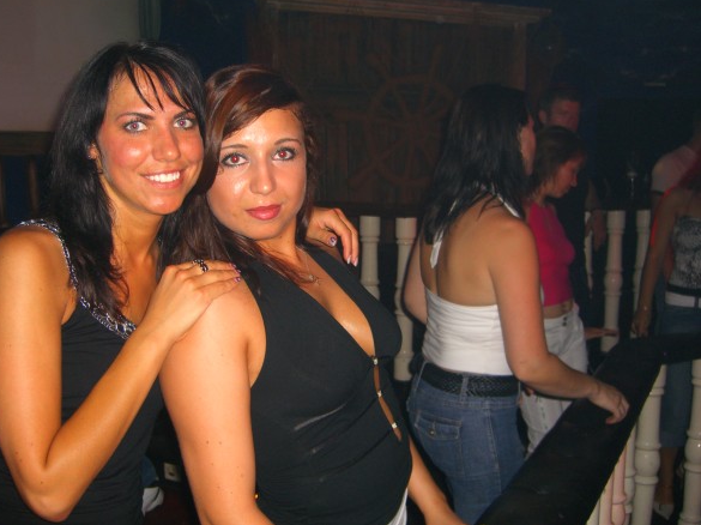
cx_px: 343
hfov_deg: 47.9
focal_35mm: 39
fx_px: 789
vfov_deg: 36.8
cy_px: 257
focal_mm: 7.9
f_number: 2.8
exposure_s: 1/60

## EXERCISE BRIEF
All that is wanted is an exact copy of the lines from the line holding "hfov_deg: 47.9" through the end of the material above, including both.

## SOLUTION FOR THIS PROBLEM
hfov_deg: 47.9
focal_35mm: 39
fx_px: 789
vfov_deg: 36.8
cy_px: 257
focal_mm: 7.9
f_number: 2.8
exposure_s: 1/60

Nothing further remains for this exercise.